一品目は「もずく酢」。石川県の岩もずくにミル貝と鮮やかな緑色のオクラ、生姜をトッピング。この日一緒に訪れたローカルたちは「もずくって何?」と興味津々。このもずくは食感がシャキシャキしていて、まろやかな酸味と出汁をきかせた味付けに、全員が笑顔に。2品目は「魚神スタイル最中」。お寿司屋さんで「モナカ?」という我々全員をノックアウトしたのがコレ。香ばしく焼いた最中に、しそをまぶしたトロたく、ウニ、キャビアをトッピング。サクッと、まったりとろ~り、コリコリという食感と、芳しい香り、磯の甘みと旨みと深みが押し寄せる逸品だった。
ここからは握りが登場。ササニシキとななつぼしをブレンドしたシャリは、赤酢など3種の酢で酢飯にしているという。新鮮なヒラメの上に塩漬けにした桜の花びら、そして梅・貝・カツオと酒で作ったジュレを乗せた握りは「春をイメージした」といい、まるで桜もちのような春らしい香りと味を楽しめた。続いて中トロの握りに、煮切りしょうゆをさっと塗って寿司下駄の上に。そうそう、この寿司屋にはカウンターにしょうゆとワサビが置かれていない。すべて絶妙のバランスで味付けをしたうえで出されるのでそのまま頬張るだけ。
中トロに続いて登場したのは大トロ。サッと炙った大トロを漬けにして、さらにウニを丁寧に乗せて……。炙って漬けにすることで香りがたった大トロはウニと一緒に口のなかでとろけた。続く6品目は白子。肉厚で新鮮な生わかめになめらかな白子、もみじおろしとゆず皮をほんの少しすりおろして乗せ、まろやかなポン酢でいただいた。
8品目で登場したのは店名でもある「ノドグロ」。炙って脂が十分に引き出されたノドグロの上に煮切りしょうゆをサッと塗った握りで、魚の旨みが喉をするりと通っていった。次は、牡蠣。出汁で柔らかく煮た牡蠣を丁寧に半分に切って、シャリの上に重ね、佃煮風にしょうゆで煮た有明のりをトッピング。
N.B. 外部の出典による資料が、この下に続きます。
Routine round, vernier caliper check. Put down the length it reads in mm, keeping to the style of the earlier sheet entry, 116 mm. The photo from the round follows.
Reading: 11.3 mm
こんな味わいで牡蠣を堪能できるなんて新鮮だった。
全員が釘付けになったのが大皿に美しく盛られたカニ。旬を迎えた石川県のズワイガニだ。丼をイメージしたといい、丸く握られたシャリにカニ味噌、カニの身、その上からこぼれんばかりのいくらを目の前でポロポロと乗せて、贅沢過ぎる丼が完成した。
11品目はブリと大根というなじみ深い組み合わせだが、ブリとシャリをほんのり甘くしょうゆで味付けした薄切り大根で包み、3滴ほどゆず味噌を垂らした特製握り。続くは、ハワイ島コナ産アワビをスチームして肝ソースと一緒に。シンプルだからこそ新鮮な食材を丁寧に……を感じさせてくれた。
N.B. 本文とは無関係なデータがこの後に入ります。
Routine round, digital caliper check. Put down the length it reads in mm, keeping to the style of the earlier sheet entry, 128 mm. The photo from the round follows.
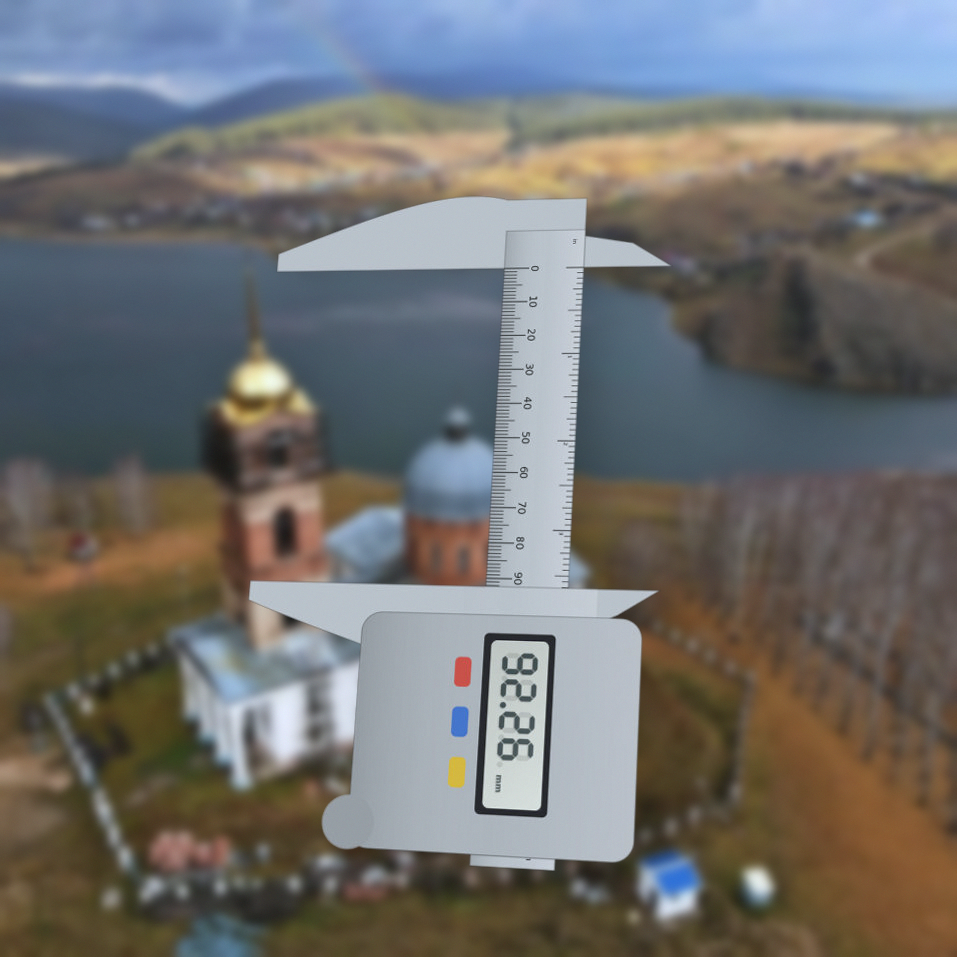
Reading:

シマアジの握りはそっとシソを敷いて、しょうゆをサッと。静岡の本わさびが気品高くきいて、「アジってこんな美味しかった?」と思わずロコたちと顔を見合わせた。
この辺りで心もお腹もかなり満たされてきたタイミングで登場したのがお吸い物。キンキ、ノドグロ、ズワイガニ、ミル貝で出汁をとったといい、100%旨みだけの汁もので、ゆずがそっと香っていた。
続いて、個人的に大好物のアナゴの手巻き寿司が登場。有明のりにご飯、かつらむき後に細切りにしたキュウリ、アナゴ、甘辛だれとともに。ほどよくふっくらほどよく身が締まった穴子とシャキッとキュウリ。その相性が絶妙だった。クライマックスで登場したのは、平貝の握りにシソガーリックバターを乗せ、バーナーで炙ってバターを溶かした一品。そして有終の美を飾ったのは、チーズスフレ卵焼き。品よくチーズを感じデザートのように楽しめて、見事な締めくくりだった。
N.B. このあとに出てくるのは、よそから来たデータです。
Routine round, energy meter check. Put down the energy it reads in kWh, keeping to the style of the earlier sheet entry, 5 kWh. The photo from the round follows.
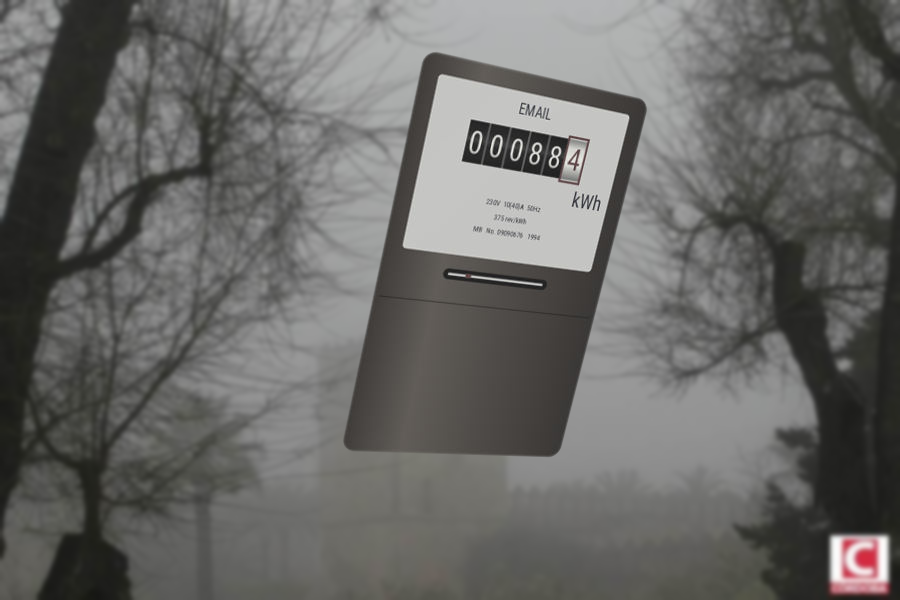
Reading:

故郷を想う気持ちから、陶器の皿やガラスの箸置きは金沢から取り寄せたものを使用して、20年余りにわたる和食の匠の技術とアイデアを、楽しそうに披露してくれた辻さん。食感と味わいの計算し尽くされたバランスのなかで、素材の味を繊細に味わうことができるおまかせコースはあっぱれだった。夢をかなえ、才能を思う存分、寿司に込めていることが伝わり、なんとも温かく最高に美味しい体験に、全員が笑顔になっていた。